Kitapın ikinci baskısı “Mitgenommen – Aufwachsen zwischen zwei Welten” (“Birlikte götürülmek – iki dünya arasında büyümek”) adlı kitap, işçi olarak gelen neslin çocuklarından bahsediyor. Bu projeye ilişkin sergi 12 Aralık – 9 Ocak 23 tarihleri arasında Melle’deki Volksbank’ta sergileniyor.
Kitapta yer alan Birol Bostan’ın hikayesi misafir işçi olarak gelen Türk ailelerinin çektiği zorlukları anlatıyor.
Babası o sırada Fulda’da çalışıyordu. On ay sonra kız kardeşi orada doğdu. Annesi de daha sonra Fulda’da iş buldu. Çocuklar 1974 yılının başında İzmir’e, anneannelerinin ve dedelerinin yanına geri getirildi.
Annesi işini kaybetmiş, aile Fulda’dan Melle’ye taşınmış ve Birol’un 1974 yılında kız kardeşi Canan ile birlikte Almanya’daki ailesinin yanına dönmesine izin verilmiştir.
Sonrasında ailesi Birol’un Türkiye’de okula gitmesi gerektiğine karar verir ve böylece anneannesin ve büyükbabasının yanına döner.
“Türkiye’de örnek bir öğrenciydim – sistemin örnek çocuğuydum. On kez sınıf başkanı oldum ve her Pazartesi okul binasının önünde bayrak çekme iznim vardı.”
Orada beş yıl ilkokulda okuduktan sonra, annesi babası tekrar karar vermek zorunda kalırlar. Birol ya Türkiye’de yatılı okula gidecekti ya da onu Almanya’ya geri getireceklerdi.
“O dönemde duygusal olarak da birbirimizden çok uzaklaşmıştık. Benim için anneannem ve büyükbabam ebeveynim. Sonra ailem karar verdi: Onlarla birlikte Almanya’ya dönmeliydim. “Aksi takdirde çocuk bizden tamamen yabancılaşır” demişti annem ve babam.”

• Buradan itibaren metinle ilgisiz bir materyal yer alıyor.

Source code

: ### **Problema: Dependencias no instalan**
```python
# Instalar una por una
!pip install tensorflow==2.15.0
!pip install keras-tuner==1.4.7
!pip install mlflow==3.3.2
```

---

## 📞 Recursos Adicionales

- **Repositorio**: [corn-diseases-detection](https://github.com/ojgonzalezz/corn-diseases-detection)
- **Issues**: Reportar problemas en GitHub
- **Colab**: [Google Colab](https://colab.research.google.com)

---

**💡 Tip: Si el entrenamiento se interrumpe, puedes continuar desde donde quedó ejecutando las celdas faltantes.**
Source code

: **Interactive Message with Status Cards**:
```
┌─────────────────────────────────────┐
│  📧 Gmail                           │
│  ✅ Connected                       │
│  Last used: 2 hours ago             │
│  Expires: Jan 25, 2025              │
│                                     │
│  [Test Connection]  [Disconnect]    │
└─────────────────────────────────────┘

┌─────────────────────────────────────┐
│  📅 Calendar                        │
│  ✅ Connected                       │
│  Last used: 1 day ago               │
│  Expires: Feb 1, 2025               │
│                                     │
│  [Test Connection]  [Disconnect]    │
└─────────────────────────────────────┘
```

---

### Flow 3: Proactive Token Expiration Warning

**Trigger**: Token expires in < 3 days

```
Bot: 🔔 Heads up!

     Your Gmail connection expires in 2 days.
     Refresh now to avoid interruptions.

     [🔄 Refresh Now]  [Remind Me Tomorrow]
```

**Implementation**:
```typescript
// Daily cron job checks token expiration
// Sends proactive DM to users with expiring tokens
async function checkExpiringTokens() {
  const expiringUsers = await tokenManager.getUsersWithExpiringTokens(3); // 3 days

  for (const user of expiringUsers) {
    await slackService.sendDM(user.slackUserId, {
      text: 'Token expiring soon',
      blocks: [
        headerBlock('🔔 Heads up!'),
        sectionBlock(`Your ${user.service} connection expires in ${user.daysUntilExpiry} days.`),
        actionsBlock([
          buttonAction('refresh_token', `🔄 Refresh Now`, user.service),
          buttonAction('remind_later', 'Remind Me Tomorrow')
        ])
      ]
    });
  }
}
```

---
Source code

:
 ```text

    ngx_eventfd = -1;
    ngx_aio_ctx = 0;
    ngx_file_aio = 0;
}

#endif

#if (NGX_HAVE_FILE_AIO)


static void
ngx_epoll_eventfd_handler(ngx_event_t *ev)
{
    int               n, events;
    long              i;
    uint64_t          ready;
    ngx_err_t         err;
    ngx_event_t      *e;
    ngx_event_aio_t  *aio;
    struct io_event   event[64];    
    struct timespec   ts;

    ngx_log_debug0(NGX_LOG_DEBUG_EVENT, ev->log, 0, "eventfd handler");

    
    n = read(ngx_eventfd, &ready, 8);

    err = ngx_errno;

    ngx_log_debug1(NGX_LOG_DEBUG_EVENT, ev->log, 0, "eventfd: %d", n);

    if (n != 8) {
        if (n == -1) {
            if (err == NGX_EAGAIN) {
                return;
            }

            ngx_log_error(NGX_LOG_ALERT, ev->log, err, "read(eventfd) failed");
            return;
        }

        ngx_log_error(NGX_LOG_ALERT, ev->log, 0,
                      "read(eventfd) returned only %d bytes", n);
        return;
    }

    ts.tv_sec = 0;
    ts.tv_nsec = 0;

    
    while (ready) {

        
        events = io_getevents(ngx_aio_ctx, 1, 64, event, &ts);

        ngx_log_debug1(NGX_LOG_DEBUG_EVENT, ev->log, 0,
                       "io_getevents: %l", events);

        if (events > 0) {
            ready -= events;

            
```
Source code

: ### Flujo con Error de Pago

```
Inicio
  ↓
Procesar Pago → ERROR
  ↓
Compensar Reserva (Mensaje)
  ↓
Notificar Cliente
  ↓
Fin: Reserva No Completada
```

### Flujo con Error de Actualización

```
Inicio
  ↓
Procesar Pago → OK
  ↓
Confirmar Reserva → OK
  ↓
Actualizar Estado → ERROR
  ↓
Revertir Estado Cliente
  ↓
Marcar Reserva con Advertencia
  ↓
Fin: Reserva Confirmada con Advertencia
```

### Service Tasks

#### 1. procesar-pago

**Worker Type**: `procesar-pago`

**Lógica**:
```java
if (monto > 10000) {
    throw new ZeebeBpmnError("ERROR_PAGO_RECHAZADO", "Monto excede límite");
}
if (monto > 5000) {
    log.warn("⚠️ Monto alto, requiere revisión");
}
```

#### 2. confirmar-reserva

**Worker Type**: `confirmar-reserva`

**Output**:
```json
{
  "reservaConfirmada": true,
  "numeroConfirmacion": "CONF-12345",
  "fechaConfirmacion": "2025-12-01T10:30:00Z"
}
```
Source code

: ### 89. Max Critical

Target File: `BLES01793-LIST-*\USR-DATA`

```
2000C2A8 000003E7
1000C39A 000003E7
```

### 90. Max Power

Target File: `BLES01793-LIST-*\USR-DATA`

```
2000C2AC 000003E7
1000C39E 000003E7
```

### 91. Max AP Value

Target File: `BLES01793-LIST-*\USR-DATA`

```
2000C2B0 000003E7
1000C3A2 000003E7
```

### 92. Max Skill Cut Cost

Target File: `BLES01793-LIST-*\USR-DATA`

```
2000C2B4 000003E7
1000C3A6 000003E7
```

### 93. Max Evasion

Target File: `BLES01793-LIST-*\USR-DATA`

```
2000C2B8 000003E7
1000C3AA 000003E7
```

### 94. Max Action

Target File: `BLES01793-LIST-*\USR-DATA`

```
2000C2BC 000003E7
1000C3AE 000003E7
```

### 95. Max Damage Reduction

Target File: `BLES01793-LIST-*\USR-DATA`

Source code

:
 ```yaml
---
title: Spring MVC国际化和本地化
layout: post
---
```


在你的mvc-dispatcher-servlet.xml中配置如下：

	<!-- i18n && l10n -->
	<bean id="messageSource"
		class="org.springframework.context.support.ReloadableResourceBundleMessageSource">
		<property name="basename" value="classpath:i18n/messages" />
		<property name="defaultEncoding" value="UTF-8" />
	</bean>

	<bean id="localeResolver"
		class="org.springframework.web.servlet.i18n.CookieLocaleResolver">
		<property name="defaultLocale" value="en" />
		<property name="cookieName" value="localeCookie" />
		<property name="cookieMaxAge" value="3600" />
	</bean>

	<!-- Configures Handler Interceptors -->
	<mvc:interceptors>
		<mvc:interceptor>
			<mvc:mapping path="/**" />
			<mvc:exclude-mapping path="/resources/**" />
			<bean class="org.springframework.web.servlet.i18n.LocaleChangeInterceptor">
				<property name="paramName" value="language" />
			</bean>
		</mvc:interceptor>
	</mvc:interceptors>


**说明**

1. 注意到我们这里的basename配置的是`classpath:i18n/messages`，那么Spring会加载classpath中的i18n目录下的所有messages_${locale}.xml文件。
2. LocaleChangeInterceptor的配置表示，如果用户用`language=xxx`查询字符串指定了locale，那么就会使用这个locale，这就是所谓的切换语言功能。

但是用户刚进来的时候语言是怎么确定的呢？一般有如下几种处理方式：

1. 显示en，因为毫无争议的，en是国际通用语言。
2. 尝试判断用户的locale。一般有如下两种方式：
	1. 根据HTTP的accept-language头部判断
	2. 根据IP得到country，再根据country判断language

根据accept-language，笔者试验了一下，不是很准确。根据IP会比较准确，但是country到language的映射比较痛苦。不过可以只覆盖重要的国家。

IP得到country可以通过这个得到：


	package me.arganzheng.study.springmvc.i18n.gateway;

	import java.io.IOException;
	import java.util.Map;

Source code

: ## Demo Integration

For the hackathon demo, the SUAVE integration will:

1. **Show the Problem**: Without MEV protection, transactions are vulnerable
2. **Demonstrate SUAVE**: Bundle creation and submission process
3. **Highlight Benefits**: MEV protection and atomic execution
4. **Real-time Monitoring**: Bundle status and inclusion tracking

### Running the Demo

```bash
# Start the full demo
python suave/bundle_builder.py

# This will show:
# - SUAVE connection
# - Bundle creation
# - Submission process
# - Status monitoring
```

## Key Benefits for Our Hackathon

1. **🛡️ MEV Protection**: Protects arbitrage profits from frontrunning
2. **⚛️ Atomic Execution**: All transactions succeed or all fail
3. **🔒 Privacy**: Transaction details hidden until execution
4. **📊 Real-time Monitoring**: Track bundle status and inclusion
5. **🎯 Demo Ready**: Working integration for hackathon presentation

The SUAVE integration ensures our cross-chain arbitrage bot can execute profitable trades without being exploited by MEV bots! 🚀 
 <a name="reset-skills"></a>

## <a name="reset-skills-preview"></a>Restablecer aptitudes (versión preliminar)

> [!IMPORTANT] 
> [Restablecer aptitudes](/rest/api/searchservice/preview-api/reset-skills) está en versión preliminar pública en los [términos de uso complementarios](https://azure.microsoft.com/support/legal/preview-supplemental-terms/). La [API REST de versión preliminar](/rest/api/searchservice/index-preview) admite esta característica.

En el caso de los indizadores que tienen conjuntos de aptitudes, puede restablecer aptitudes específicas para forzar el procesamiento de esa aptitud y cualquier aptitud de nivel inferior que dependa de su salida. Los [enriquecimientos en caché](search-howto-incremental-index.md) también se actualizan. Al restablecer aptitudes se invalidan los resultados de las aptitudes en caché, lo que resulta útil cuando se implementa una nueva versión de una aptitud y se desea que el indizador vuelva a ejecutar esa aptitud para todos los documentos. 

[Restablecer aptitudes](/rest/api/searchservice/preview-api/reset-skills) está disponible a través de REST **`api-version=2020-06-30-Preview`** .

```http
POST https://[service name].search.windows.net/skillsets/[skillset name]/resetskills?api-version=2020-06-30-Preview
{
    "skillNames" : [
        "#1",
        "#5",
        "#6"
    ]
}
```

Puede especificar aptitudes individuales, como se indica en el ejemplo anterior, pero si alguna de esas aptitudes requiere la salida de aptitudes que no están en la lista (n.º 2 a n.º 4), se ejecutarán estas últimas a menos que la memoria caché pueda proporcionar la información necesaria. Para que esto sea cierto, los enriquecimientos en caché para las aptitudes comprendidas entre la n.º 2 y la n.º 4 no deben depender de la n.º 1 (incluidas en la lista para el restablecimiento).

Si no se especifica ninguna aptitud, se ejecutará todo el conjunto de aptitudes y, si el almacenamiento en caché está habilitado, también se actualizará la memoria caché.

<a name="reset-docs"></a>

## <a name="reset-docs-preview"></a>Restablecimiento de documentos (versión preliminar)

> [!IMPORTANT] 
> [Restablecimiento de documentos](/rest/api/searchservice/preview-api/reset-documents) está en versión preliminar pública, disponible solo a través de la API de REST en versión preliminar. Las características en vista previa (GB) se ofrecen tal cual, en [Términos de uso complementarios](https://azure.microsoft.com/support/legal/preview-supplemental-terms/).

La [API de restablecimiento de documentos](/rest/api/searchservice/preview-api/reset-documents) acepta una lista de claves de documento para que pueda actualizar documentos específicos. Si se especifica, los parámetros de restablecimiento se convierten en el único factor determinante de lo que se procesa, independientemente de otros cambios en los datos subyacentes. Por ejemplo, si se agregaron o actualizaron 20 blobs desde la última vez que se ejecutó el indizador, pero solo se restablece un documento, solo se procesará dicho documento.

Birol daha sonra ortaokula gitti. Alman dilini çok çabuk öğrendi ve ardından iki 10. sınıftan tek kişi olarak Gymnasium’a gitti. Anne ve babası okuma yazma bilmiyordu. Ne Türkçe ne de Almanca okuyup yazabiliyorlardı.
Projeyi başlatan ve yöneten Vahdettin Kılıç “Anlatılanlardan, ikinci neslin her şeye rağmen en iyisini yapabildiklerini öğrenmek çok güzel ve gurur verici” dedi.